The high temperature X (in degrees Fahrenheit) on January days in Columbus, Ohio varies according to the Normal distribution with mean 21 and standard deviation 10.

The value of P(X < 10) is

http://davidmlane.com/hyperstat/z_table.html

I added the mean of 21 and SD of 10 and the probability is 0.9715. That is not one of my options, please help!

These are my options.

A.0.30
B.0.40
C.0.60
D.0.90

Well, it must be immediately obvious that .9715 is bogus. A score of 10 is more than a whole SD below the mean, so there is no way that P(x<10) > 1/2

When I plugged in the data, I got P(x<10) = 0.1357

Still not one of your choices. However, the closest is 0.3, since you know that the score is well below the mean.

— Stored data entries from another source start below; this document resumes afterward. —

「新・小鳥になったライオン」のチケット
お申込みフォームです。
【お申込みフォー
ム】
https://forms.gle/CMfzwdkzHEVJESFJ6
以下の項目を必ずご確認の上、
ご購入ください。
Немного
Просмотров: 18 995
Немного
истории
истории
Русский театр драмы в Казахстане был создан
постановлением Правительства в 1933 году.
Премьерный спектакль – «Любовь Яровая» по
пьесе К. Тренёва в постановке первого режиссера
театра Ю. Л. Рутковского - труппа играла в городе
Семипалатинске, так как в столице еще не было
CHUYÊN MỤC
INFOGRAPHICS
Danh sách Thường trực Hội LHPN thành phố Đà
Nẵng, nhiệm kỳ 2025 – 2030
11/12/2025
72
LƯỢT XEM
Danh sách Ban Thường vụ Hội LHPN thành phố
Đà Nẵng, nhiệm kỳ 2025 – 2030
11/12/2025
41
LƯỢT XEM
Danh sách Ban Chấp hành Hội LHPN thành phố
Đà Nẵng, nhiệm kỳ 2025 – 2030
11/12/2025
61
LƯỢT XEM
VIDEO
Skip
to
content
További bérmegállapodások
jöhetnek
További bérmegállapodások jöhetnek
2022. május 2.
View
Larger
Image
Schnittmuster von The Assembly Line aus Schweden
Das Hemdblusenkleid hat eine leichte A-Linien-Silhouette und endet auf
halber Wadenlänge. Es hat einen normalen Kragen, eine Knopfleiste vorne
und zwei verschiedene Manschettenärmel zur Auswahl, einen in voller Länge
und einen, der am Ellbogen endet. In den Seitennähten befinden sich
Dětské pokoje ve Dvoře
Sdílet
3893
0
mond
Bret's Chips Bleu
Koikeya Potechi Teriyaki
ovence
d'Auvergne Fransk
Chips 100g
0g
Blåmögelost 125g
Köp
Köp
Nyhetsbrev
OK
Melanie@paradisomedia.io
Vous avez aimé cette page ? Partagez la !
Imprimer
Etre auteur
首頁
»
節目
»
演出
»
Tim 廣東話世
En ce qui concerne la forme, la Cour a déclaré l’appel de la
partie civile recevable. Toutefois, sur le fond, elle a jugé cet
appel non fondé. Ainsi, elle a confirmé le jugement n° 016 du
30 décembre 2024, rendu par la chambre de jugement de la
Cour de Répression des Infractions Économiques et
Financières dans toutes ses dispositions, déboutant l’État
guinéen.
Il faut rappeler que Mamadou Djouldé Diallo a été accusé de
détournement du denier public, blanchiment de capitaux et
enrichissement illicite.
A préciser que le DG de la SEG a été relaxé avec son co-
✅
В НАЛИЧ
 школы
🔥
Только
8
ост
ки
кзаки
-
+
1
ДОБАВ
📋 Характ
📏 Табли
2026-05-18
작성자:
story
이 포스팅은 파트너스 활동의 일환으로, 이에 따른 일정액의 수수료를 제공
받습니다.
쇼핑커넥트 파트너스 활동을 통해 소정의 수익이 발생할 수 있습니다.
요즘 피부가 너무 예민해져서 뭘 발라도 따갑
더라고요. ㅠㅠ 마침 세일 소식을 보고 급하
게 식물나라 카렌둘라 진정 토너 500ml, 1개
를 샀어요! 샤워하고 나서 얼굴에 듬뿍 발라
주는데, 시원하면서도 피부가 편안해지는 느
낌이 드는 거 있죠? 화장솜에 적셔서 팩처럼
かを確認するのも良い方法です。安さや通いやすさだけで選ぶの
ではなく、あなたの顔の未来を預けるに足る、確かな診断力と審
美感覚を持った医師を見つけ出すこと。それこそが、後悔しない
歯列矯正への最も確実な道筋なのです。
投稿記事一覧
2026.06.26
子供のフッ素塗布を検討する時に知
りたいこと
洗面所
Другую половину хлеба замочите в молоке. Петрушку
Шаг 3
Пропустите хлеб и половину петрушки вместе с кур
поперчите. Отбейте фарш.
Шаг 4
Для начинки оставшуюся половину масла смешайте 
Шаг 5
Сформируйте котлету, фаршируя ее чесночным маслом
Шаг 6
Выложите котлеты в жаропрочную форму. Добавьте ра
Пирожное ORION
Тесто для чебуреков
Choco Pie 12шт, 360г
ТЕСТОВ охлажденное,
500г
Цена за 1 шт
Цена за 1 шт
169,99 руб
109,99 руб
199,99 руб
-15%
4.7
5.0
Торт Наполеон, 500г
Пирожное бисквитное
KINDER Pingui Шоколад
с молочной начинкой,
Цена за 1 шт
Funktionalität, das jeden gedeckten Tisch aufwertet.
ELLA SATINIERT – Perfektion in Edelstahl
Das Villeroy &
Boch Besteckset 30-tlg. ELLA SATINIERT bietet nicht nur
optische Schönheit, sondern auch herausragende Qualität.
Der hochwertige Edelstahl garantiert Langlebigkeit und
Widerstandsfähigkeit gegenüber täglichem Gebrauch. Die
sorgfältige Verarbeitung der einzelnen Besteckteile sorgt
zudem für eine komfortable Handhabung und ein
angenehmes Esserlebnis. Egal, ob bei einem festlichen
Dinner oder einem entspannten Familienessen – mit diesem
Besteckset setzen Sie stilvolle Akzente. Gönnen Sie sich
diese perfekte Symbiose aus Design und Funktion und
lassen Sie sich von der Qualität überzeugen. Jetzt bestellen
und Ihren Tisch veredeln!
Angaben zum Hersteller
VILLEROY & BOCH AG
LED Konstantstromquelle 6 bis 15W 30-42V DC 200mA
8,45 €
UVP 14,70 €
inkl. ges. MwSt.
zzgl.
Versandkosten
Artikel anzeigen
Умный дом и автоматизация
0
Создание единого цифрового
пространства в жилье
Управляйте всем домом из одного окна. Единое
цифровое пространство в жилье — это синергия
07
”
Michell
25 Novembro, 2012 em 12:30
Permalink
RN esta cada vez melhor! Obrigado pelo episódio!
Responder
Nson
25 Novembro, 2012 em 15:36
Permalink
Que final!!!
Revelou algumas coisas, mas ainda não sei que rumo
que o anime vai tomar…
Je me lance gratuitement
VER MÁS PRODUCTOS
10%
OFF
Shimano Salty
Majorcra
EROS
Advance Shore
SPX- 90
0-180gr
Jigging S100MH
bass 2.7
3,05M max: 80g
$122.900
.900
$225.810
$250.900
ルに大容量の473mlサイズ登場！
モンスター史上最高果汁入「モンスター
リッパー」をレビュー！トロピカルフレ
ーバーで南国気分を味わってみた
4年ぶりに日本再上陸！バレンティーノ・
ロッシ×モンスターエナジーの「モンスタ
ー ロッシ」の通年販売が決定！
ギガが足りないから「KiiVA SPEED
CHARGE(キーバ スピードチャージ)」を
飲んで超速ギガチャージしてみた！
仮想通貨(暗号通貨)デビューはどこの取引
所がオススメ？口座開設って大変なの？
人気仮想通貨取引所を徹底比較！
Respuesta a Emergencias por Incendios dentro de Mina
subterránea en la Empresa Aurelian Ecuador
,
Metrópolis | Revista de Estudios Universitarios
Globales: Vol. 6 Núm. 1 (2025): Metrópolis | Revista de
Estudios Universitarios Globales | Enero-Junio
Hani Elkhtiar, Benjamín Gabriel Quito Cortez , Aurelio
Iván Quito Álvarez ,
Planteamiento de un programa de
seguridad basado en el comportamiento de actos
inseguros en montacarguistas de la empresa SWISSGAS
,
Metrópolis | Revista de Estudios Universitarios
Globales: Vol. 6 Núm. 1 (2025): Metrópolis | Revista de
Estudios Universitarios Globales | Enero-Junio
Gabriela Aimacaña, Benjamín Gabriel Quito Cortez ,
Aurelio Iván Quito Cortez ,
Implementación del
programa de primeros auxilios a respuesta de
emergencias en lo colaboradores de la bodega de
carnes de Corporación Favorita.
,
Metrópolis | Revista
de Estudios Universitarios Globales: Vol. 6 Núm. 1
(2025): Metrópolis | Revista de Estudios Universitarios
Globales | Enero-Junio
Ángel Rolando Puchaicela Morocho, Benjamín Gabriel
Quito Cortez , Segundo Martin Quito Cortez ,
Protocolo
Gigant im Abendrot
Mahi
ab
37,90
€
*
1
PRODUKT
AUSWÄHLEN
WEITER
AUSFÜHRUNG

There's a typo somewhere in the problem or the answers.

I get
.30 = P(x<15 or x>26)
...
.90 = P(x<33 or x>8)

To find the value of P(X < 10), we need to calculate the probability of obtaining a temperature less than 10 degrees Fahrenheit from the normal distribution with a mean of 21 and a standard deviation of 10.

To calculate this probability, we can use the standard normal distribution, also known as the Z-distribution. We need to standardize the value of 10 degrees Fahrenheit to a Z-score.

The formula to standardize a value using the Z-score is:

Z = (X - μ) / σ

Where:
Z is the Z-score.
X is the value we want to standardize.
μ is the mean of the distribution.
σ is the standard deviation of the distribution.

Plugging in the values for X, μ, and σ, we get:

Z = (10 - 21) / 10
Z = -11 / 10
Z = -1.1

Now, we can use a standard normal distribution table or a calculator to find the probability associated with Z = -1.1 These tables or calculators provide the cumulative probability from the left-hand side of the distribution curve.

Consulting the standard normal distribution table or using a calculator, we find that the cumulative probability for Z = -1.1 is approximately 0.1357.

Therefore, the value of P(X < 10) is approximately 0.1357 or 13.57%.